C’est la face la plus sombre du «ras-le-bol fiscal», selon l’expression employée fin août par Pierre Moscovici, le ministre de l’Économie. Depuis quelques années, de plus en plus de Français ont du mal à payer leurs impôts du fait de la crise. Une tendance qui semble s’accélérer cette année. Les demandes d’étalement de paiement de l’impôt sur le revenu (IR) et de la taxe d’habitation (TH) ont en effet bondi de 15 à 20 % dans de nombreux départements, avec des pointes à plus de 30 %, estime Vincent Drezet, le secrétaire général de Solidaires-finances publiques, premier syndicat de l’administration fiscale.

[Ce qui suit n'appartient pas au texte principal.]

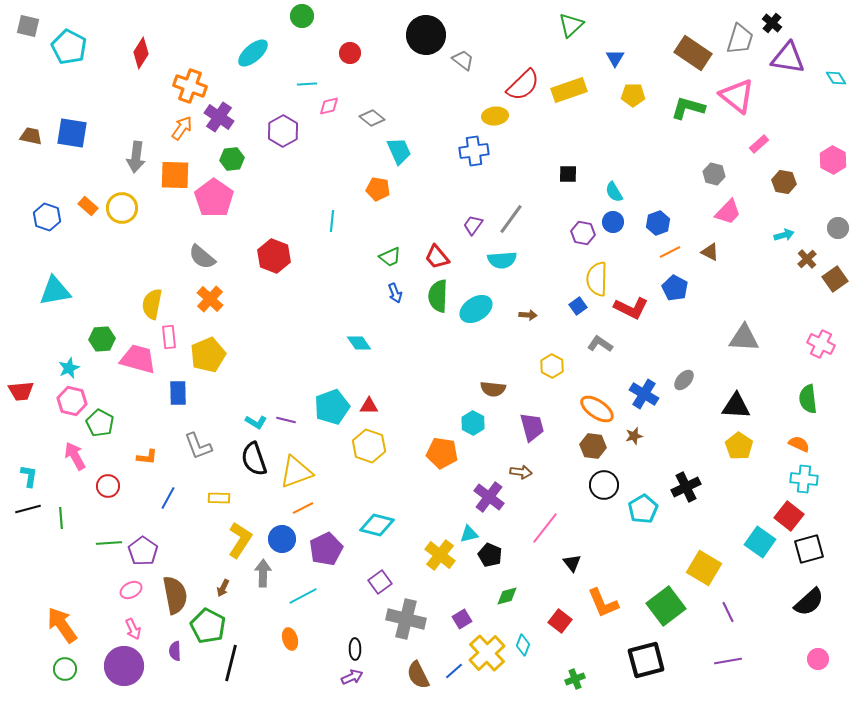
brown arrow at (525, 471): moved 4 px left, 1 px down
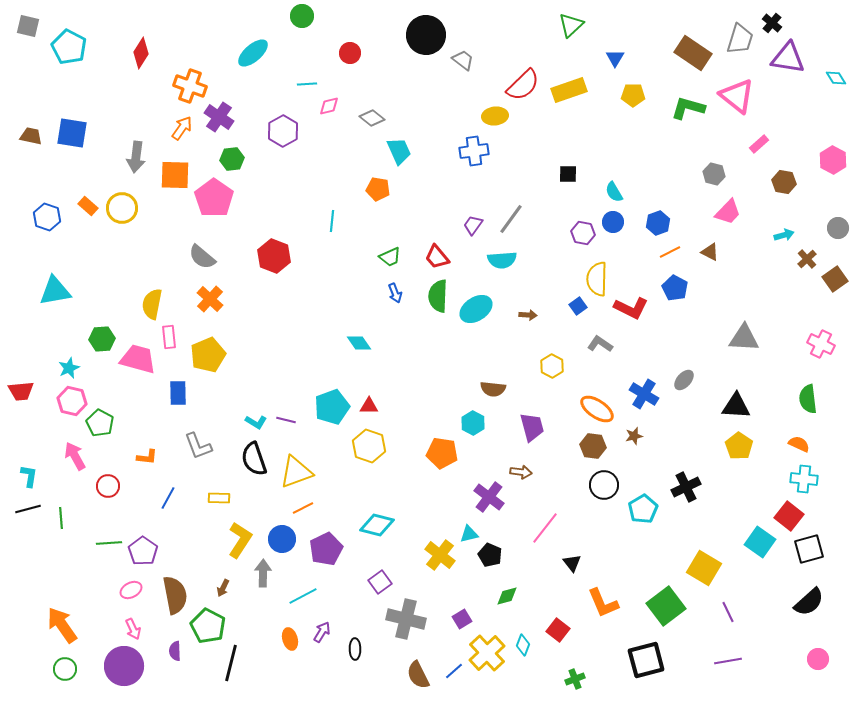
red square at (560, 621): moved 2 px left, 9 px down
purple arrow at (352, 677): moved 30 px left, 45 px up; rotated 35 degrees counterclockwise
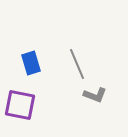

Partout des contribuables désemparés affluent vers leur centre des impôts, souvent débordé. Le mouvement a commencé le 15 septembre, date limite de règlement de l’impôt sur le revenu, et a continué avec les échéances de la taxe foncière (15 octobre) et de la TH (15 novembre). Il devrait se poursuivre jusqu’au 15 décembre, dernière échéance pour certains rappels.

Les victimes? Des personnes frappées par la crise qui ne peuvent plus faire face, notamment des chômeurs ou des petits commerçants touchés par des baisses de revenus. Mais pas seulement. Tous les centres des impôts contactés par Le Figaro reconnaissent être submergés de demandes de particuliers devenus, souvent à leur plus grande surprise, imposables cette année et surtout qui ne l’avaient pas anticipé. L’une des raisons tient au gel du barème de l’IR, décidé en 2011 par le gouvernement Fillon et prolongé par l’actuel en 2012 – il a été supprimé dans le budget 2014.